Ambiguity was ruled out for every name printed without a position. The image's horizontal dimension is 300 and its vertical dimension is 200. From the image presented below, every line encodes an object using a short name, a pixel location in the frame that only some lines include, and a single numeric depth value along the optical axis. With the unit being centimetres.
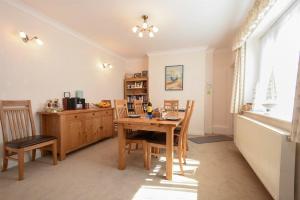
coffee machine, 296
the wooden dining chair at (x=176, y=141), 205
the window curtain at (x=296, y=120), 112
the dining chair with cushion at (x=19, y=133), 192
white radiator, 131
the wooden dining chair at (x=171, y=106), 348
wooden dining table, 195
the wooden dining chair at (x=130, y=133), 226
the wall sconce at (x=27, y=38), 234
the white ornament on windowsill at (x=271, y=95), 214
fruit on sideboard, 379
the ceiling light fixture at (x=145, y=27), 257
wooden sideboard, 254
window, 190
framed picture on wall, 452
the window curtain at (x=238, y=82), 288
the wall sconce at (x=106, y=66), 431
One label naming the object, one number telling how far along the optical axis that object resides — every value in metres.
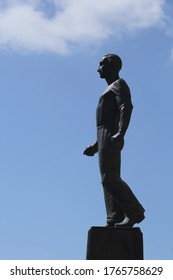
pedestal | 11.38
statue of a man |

== What to produce ==
Those lines of the records that contain the string "wooden" should be identified and copied.

== Problem solution ==
the wooden dining chair at (x=176, y=141), 205
the wooden dining chair at (x=171, y=106), 348
wooden dining table, 195
the wooden dining chair at (x=130, y=133), 226
wooden sideboard, 254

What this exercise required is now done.